**Document section**
On 2011-03-25 19:04, Caligo wrote:
> T[3] data;
> 
> T dot(const ref Vector o){
>     return data[0] * o.data[0] + data[1] * o.data[1] + data[2] * o.data[2];
> }
> 
> T LengthSquared_Fast(){ return data[0] * data[0] + data[1] * data[1] +
> data[2] * data[2]; }
> T LengthSquared_Slow(){ return dot(this); }
> 
> 
> The faster LengthSquared() is twice as fast, and I've test with GDC and DMD.  Is it because the compilers don't inline-expand the dot() function call?  I need the performance, but the faster version is too verbose.

It sure sounds like it didn't inline it. Did you compile with -inline? If you didn't then it definitely won't inline it.

**Data**
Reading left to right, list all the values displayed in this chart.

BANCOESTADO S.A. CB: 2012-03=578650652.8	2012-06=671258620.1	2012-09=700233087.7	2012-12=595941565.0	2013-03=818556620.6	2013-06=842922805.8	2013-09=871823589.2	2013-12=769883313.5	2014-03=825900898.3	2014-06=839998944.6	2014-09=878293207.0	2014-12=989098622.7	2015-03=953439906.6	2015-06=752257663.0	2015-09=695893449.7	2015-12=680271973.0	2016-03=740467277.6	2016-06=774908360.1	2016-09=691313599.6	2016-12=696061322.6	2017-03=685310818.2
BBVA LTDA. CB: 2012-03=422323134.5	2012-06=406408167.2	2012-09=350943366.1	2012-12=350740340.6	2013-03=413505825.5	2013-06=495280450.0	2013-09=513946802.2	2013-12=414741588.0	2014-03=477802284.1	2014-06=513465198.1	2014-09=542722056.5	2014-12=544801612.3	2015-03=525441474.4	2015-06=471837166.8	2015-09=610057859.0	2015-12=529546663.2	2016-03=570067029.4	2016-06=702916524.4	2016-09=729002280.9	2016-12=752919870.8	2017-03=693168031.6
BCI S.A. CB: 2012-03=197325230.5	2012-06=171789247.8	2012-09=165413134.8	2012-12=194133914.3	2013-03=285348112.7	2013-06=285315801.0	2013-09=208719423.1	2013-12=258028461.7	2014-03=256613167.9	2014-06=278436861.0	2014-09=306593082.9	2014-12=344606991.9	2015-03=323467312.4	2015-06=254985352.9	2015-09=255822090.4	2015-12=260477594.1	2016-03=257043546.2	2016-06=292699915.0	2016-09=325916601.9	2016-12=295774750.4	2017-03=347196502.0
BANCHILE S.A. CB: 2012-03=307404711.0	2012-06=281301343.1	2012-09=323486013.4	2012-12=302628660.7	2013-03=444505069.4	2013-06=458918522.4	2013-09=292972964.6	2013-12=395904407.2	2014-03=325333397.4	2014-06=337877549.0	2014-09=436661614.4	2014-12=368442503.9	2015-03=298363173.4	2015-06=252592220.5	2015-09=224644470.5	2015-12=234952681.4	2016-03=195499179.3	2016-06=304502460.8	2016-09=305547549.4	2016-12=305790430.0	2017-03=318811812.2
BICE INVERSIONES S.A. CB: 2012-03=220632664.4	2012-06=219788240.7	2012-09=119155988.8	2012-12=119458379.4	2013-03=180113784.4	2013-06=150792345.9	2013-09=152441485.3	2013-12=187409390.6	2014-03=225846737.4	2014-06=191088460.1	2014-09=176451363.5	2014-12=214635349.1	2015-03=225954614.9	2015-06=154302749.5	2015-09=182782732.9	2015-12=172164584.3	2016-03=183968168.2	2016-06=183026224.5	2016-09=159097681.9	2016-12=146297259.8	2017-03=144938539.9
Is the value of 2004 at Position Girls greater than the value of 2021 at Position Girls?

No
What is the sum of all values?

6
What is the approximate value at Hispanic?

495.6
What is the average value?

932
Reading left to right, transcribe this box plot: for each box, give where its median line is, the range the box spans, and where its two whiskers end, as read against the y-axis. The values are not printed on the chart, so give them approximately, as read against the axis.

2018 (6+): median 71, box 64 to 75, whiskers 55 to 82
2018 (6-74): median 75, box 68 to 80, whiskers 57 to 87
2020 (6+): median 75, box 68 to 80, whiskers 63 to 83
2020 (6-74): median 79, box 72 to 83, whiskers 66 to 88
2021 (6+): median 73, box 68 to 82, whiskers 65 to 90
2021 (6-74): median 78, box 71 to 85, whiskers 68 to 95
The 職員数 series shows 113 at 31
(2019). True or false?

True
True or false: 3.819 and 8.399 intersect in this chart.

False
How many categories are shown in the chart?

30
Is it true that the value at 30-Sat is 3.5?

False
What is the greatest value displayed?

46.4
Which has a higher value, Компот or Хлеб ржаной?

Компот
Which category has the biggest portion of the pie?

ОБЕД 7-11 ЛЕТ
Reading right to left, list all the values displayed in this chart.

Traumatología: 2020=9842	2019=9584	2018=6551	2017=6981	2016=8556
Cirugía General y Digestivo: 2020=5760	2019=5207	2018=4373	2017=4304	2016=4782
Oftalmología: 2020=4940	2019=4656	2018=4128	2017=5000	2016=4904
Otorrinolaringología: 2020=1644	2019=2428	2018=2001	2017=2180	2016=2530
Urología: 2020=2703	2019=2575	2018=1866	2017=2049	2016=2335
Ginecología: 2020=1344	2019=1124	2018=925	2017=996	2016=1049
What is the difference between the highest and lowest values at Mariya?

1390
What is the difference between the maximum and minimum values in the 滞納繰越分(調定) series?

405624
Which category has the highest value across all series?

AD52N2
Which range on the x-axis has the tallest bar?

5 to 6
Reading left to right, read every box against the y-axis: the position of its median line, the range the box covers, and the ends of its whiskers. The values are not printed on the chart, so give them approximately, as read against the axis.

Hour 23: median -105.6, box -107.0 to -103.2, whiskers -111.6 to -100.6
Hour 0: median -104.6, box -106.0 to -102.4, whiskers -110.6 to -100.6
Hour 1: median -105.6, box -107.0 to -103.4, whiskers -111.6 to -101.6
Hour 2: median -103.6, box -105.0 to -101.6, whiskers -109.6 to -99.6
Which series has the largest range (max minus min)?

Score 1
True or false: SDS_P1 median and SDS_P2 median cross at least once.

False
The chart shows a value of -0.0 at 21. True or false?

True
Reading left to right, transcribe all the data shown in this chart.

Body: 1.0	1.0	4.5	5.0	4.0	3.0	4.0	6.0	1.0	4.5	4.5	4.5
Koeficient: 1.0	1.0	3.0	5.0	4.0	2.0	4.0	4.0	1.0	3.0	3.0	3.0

**Complete the following**
(a) Please transcribe everything in the inlining thread from "On 2011-03-25 19:04, Caligo" down to "is too verbose.".
(b) Go on with the inlining thread, starting after its final sentence.

**Answers**
(a)
On 2011-03-25 19:04, Caligo wrote:
> T[3] data;
> 
> T dot(const ref Vector o){
>     return data[0] * o.data[0] + data[1] * o.data[1] + data[2] * o.data[2];
> }
> 
> T LengthSquared_Fast(){ return data[0] * data[0] + data[1] * data[1] +
> data[2] * data[2]; }
> T LengthSquared_Slow(){ return dot(this); }
> 
> 
> The faster LengthSquared() is twice as fast, and I've test with GDC and DMD.  Is it because the compilers don't inline-expand the dot() function call?  I need the performance, but the faster version is too verbose.

(b)
- Jonathan M Davis

On Fri, Mar 25, 2011 at 10:49 PM, Jonathan M Davis <jmdavisProg@gmx.com> wrote:
> On 2011-03-25 19:04, Caligo wrote:
>> T[3] data;
>>
>> T dot(const ref Vector o){
>>     return data[0] * o.data[0] + data[1] * o.data[1] + data[2] * o.data[2];
>> }
>>
>> T LengthSquared_Fast(){ return data[0] * data[0] + data[1] * data[1] +
>> data[2] * data[2]; }
>> T LengthSquared_Slow(){ return dot(this); }
>>
>>
>> The faster LengthSquared() is twice as fast, and I've test with GDC and DMD.  Is it because the compilers don't inline-expand the dot() function call?  I need the performance, but the faster version is too verbose.
>
> It sure sounds like it didn't inline it. Did you compile with -inline? If you didn't then it definitely won't inline it.
>
> - Jonathan M Davis
>

I didn't know I had to supply GDC with -inline, so I did, and it did not help.  In fact, with the -inline option the performance gets worse (for DMD and GDC), even for code that doesn't contain any function calls.  In any case, code compiled with DMD is always behind GDC when it comes to performance.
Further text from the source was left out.